[MATERIAL FOR THE TASK — start]

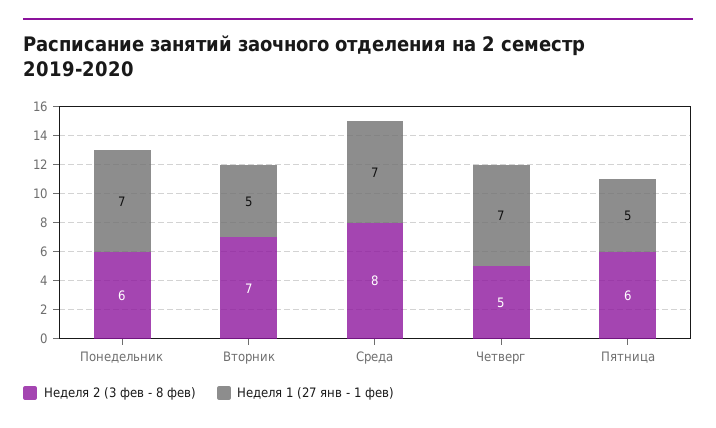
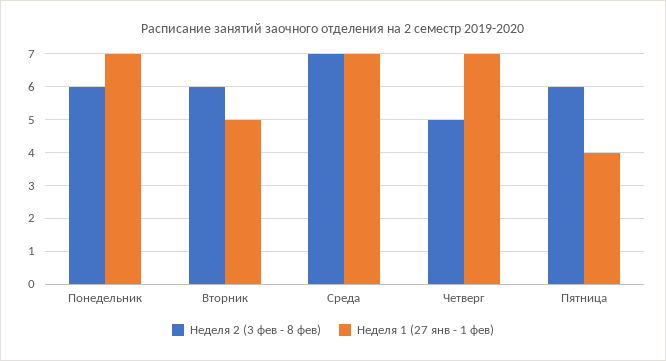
Неделя 2 (3 фев - 8 фев), Вторник: 7 -> 6
Неделя 2 (3 фев - 8 фев), Среда: 8 -> 7
Неделя 1 (27 янв - 1 фев), Пятница: 5 -> 4

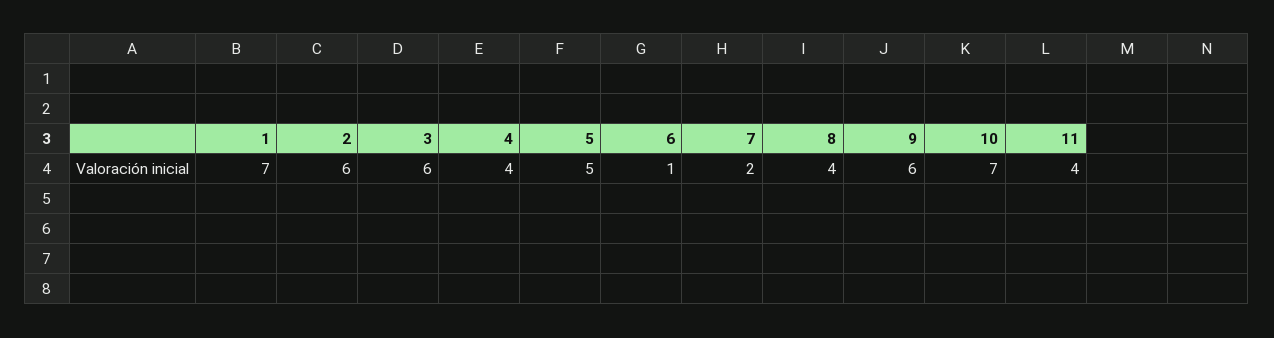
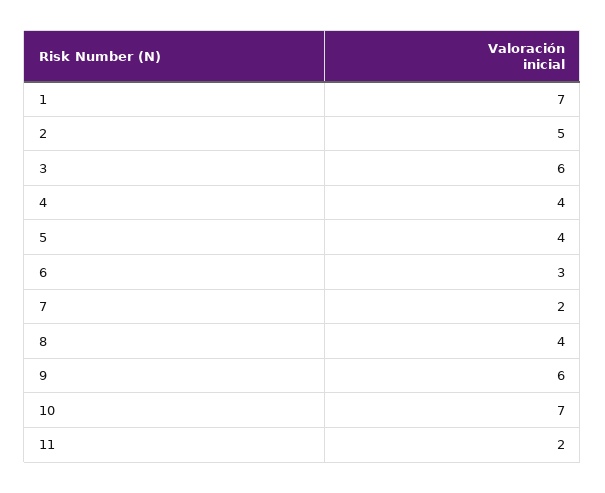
2: 6 -> 5
5: 5 -> 4
6: 1 -> 3
11: 4 -> 2

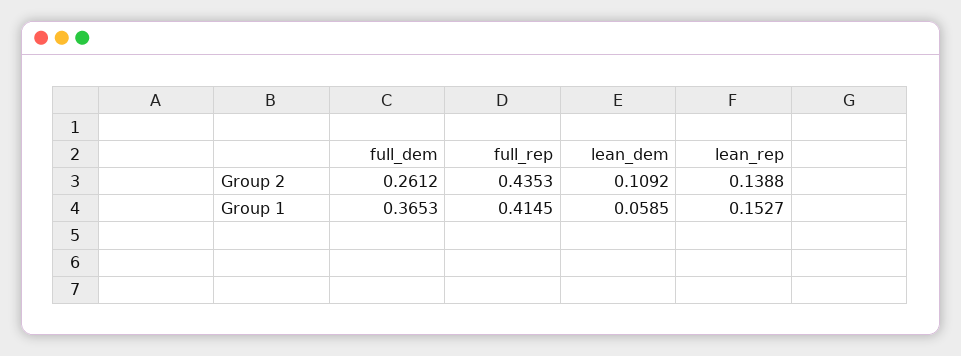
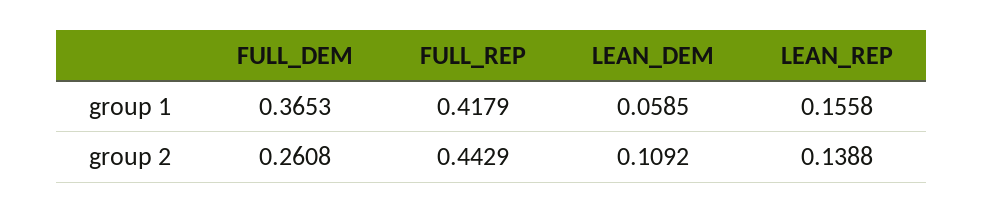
full_dem, Group 2: 0.2612 -> 0.2608
full_rep, Group 2: 0.4353 -> 0.4429
full_rep, Group 1: 0.4145 -> 0.4179
lean_rep, Group 1: 0.1527 -> 0.1558

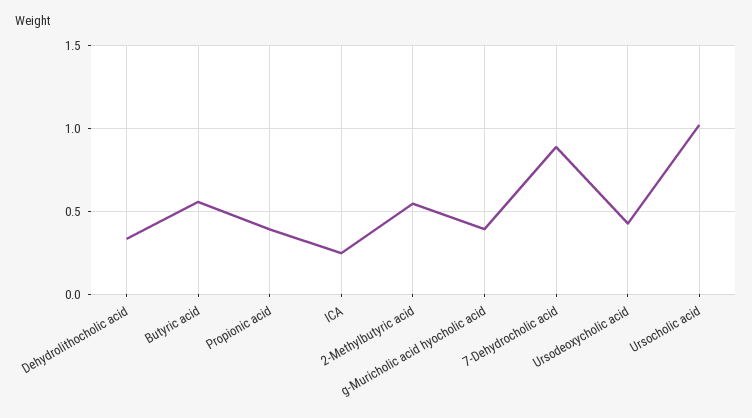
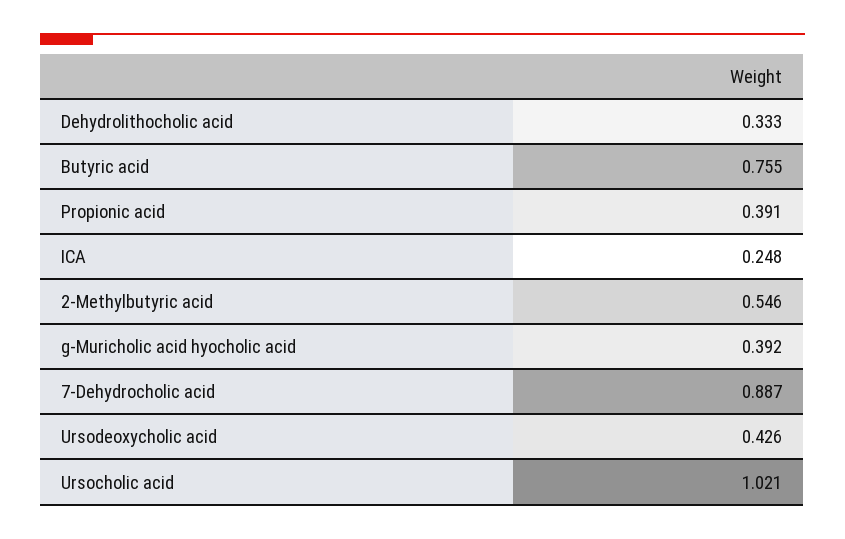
Butyric acid: 0.55 -> 0.755

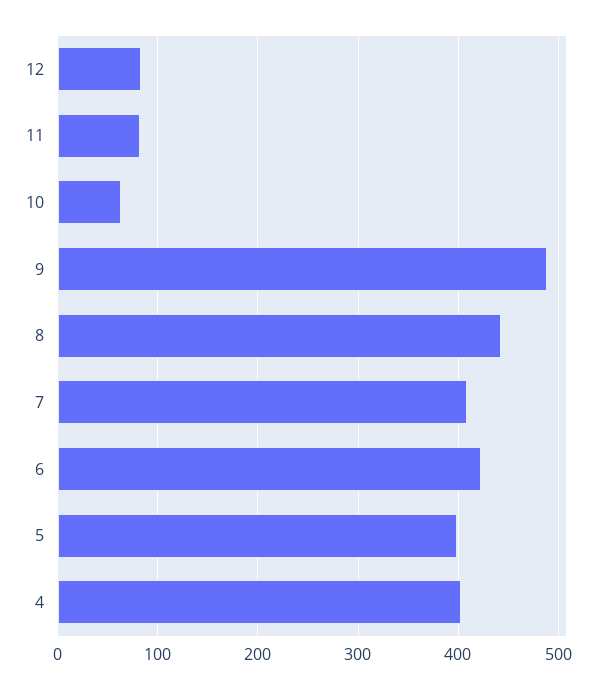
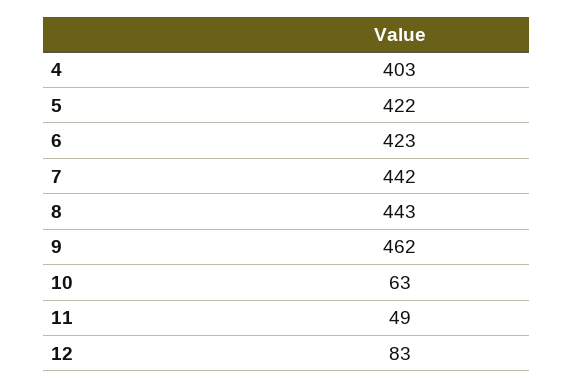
11: 80 -> 49
9: 490 -> 462
7: 410 -> 442
5: 400 -> 422

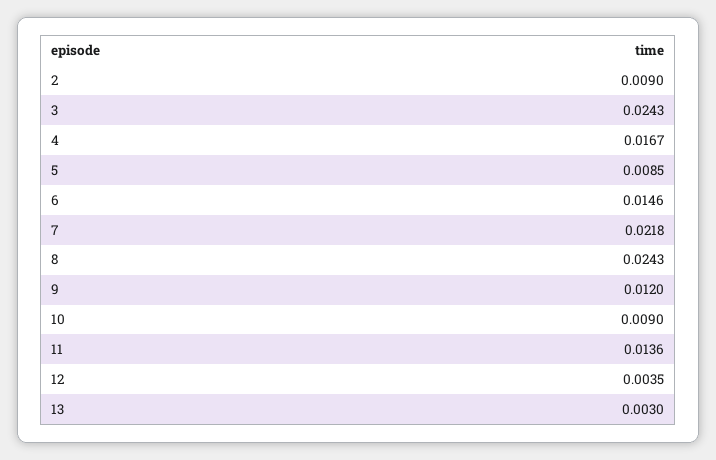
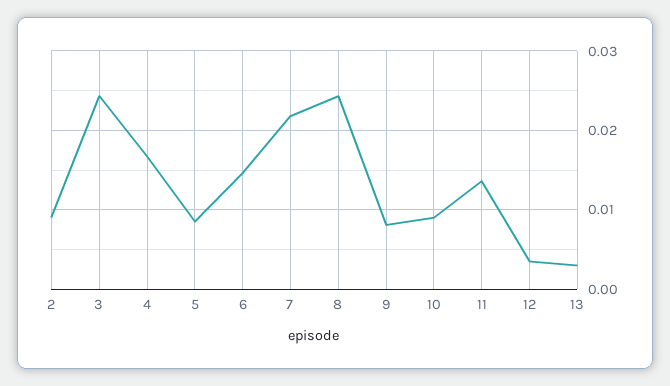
9: 0.012 -> 0.008

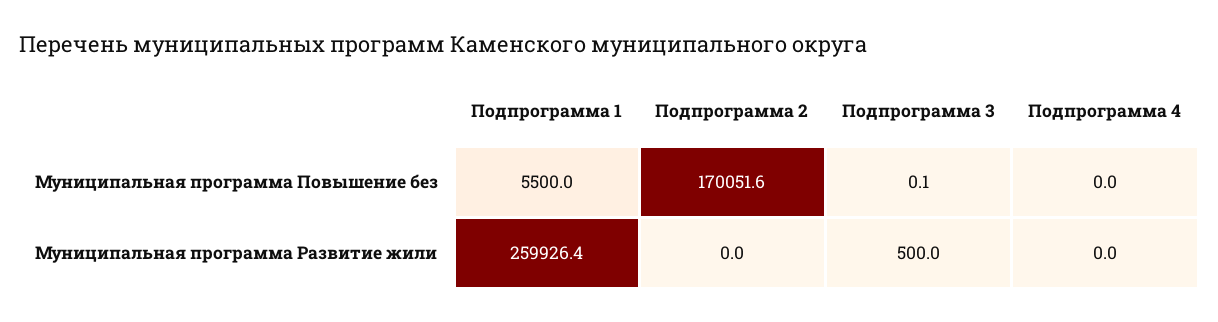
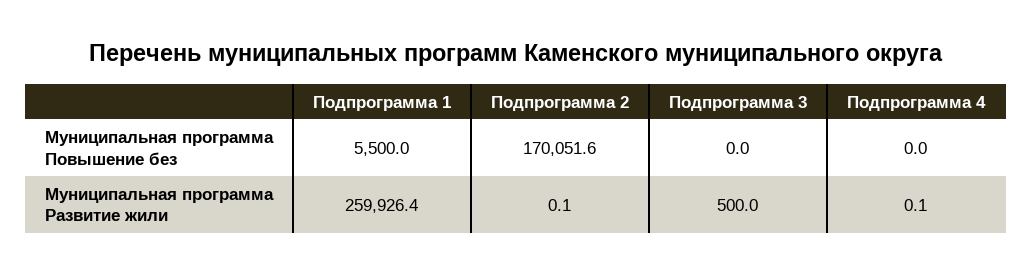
Подпрограмма 3, Муниципальная программа Повышение без: 0.1 -> 0
Подпрограмма 2, Муниципальная программа Развитие жили: 0 -> 0.1
Подпрограмма 4, Муниципальная программа Развитие жили: 0 -> 0.1

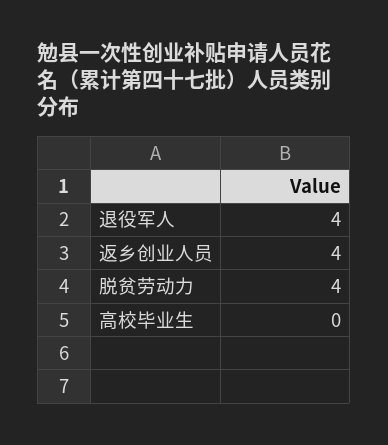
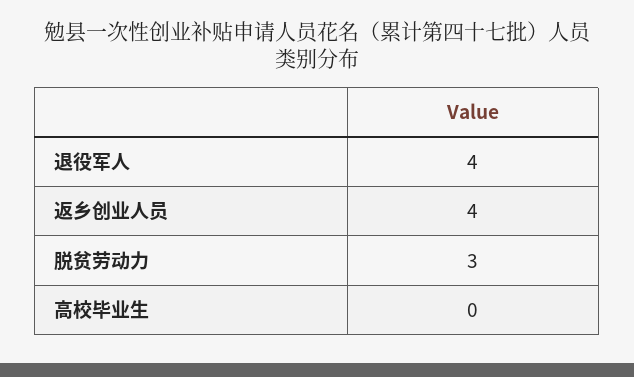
脱贫劳动力: 4 -> 3

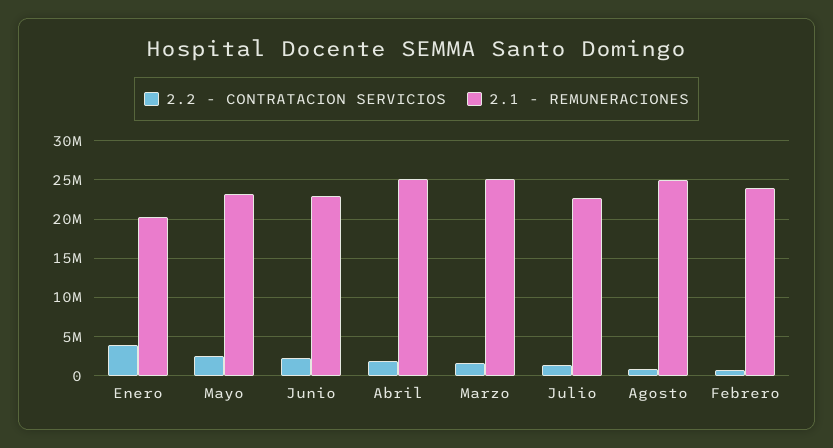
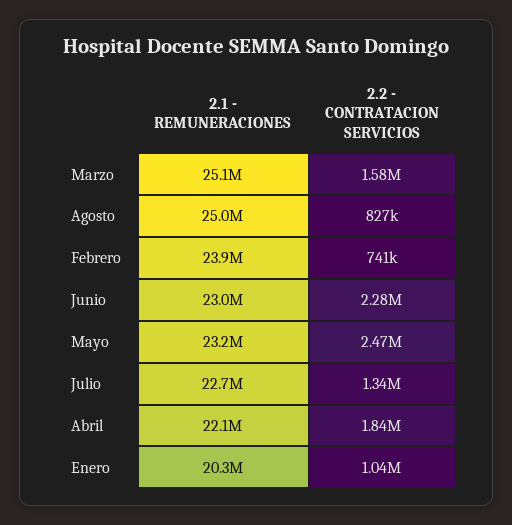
2.2 - CONTRATACION SERVICIOS, Enero: 4000000 -> 1040000
2.1 - REMUNERACIONES, Abril: 25000000 -> 22100000

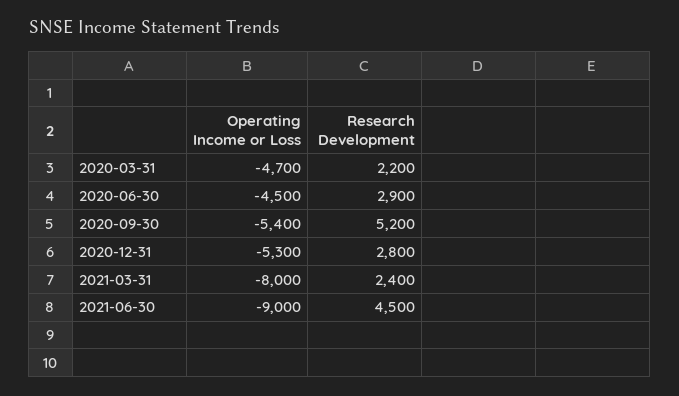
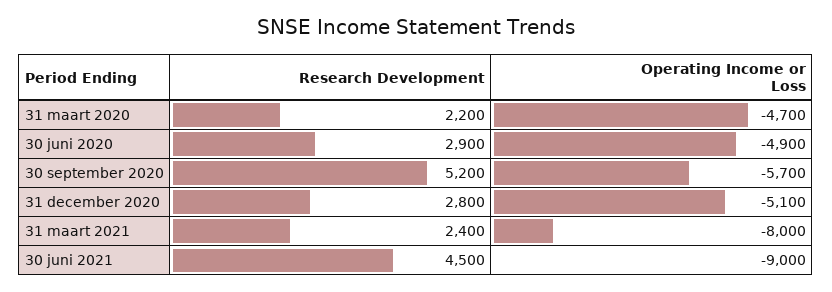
Operating Income or Loss, 2020-06-30: -4500 -> -4900
Operating Income or Loss, 2020-09-30: -5400 -> -5700
Operating Income or Loss, 2020-12-31: -5300 -> -5100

[MATERIAL FOR THE TASK — finish]

• TASK: Nothing but the lines above from the one that has "Неделя 1 (27 янв - 1 фев), Пятница: 5 -> 4" down to the one that has "5: 400 -> 422" belongs in the answer, copied exactly, without pictures.

• WRITTEN SOLUTION:
Неделя 1 (27 янв - 1 фев), Пятница: 5 -> 4

2: 6 -> 5
5: 5 -> 4
6: 1 -> 3
11: 4 -> 2

full_dem, Group 2: 0.2612 -> 0.2608
full_rep, Group 2: 0.4353 -> 0.4429
full_rep, Group 1: 0.4145 -> 0.4179
lean_rep, Group 1: 0.1527 -> 0.1558

Butyric acid: 0.55 -> 0.755

11: 80 -> 49
9: 490 -> 462
7: 410 -> 442
5: 400 -> 422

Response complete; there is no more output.